From the above discussion, one can conclude that the focusing effect is observed in all three above-mentioned approaches and the relative focal lengths in terms of corresponding wavelength are very close to each other. This indicates a robust focusing property of the metasurface despite the actual differences between experiment and simulation. It is further expected that if the ratio between the focal length and the metasurface length decreases, one can achieve a deep sub-diffraction focusing effect with the transverse FWHM much smaller than half a wavelength. Moreover, in a recent theoretical analysis,⁴⁴ we have shown that the focusing effect is robustly conserved over a frequency range of about 6% on each side of the working frequency.

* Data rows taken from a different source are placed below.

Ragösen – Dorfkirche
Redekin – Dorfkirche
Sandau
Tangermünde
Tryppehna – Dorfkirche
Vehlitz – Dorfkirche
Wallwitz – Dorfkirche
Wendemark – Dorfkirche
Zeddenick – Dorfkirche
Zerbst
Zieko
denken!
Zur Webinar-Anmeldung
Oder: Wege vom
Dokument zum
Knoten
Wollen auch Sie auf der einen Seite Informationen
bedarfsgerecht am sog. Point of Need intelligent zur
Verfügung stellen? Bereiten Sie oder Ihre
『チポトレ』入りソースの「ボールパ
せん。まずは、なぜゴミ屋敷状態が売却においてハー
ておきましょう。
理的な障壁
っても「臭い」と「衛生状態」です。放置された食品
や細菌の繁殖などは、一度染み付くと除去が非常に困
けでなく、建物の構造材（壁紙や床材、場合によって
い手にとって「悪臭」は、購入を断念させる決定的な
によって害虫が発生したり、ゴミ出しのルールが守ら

In summary, we numerically and experimentally demonstrated a pillared metasurface, consisting of a line of pillars with gradient heights, for focusing an incident plane flexural wave into a spot. We took advantage of the superposition of the bending and compressional modes of the pillar on a homogeneous plate that is able to enhance the out-of-plane scattering wave with amplitude larger than that of the incident wave. After the destructive interference between the scattering and incident waves, the transmitted wave is out of phase. The phase response of the pillared units spans a 2π shift range, and the amplitude response remains at a relatively high level. We designed and fabricated a focusing metasurface and compared the measured focusing spots quantitatively with simulations. The FWHM along the x axis for the simulated spot is subwavelength due to the interference and diffraction of the re-emitted waves in the near field. The experimental and simulated relative focusing lengths have a good agreement, showing the strong robustness of the focusing metasurface. This metasurface can also be extended to surface waves, such as Rayleigh waves, propagating on the surface of a substrate.⁴⁷ The simple, compact, and robust design of the proposed pillared metasurfaces without tailoring the plate open a new avenue for advanced elastic wave functions in great potential applications for MEMS, civil engineering, aerospace engineering, and marine engineering.

W.W. and J.I. contributed equally to this work.

This work was supported by the National Natural Science Foundation of China (Grant No. 11902223), the Shanghai Pujiang Program (Grant No. 19PJ1410100), the Program for Professor of Special Appointment (Eastern Scholar) at Shanghai Institutions of Higher Learning, the Fundamental Research Funds for the Central Universities, and the High-Level Foreign Expert Program. This work was also partially supported by the French EIPHI Graduate School (Contract No. “ANR-17-EURE-0002”).

The data that support the findings of this study are available from the corresponding author upon reasonable request.

In Fig. 5(a), the out-of-plane displacements in the blue rectangular area are selected to perform the Fast Fourier Transformation (FFT) to analyze the wavenumber of transmitted waves. First, both flexural/antisymmetric (black) and symmetric (blue) Lamb mode incident waves are independently excited in the bare plate without the pillars. The positions of the black and blue intensity peaks correspond to the wavenumber values of the antisymmetric and symmetric Lamb modes, respectively. Then, we excite the antisymmetric Lamb wave in the plate with the pillars, and the intensity is plotted as the dotted red line. It is found that there are two peaks occurring at the wavenumbers of the antisymmetric and symmetric Lamb modes. The intensity of the antisymmetric Lamb mode is over one magnitude bigger than that of the symmetric Lamb mode, supporting that the transmitted waves after the pillars are dominated by the flexural/antisymmetric Lamb wave.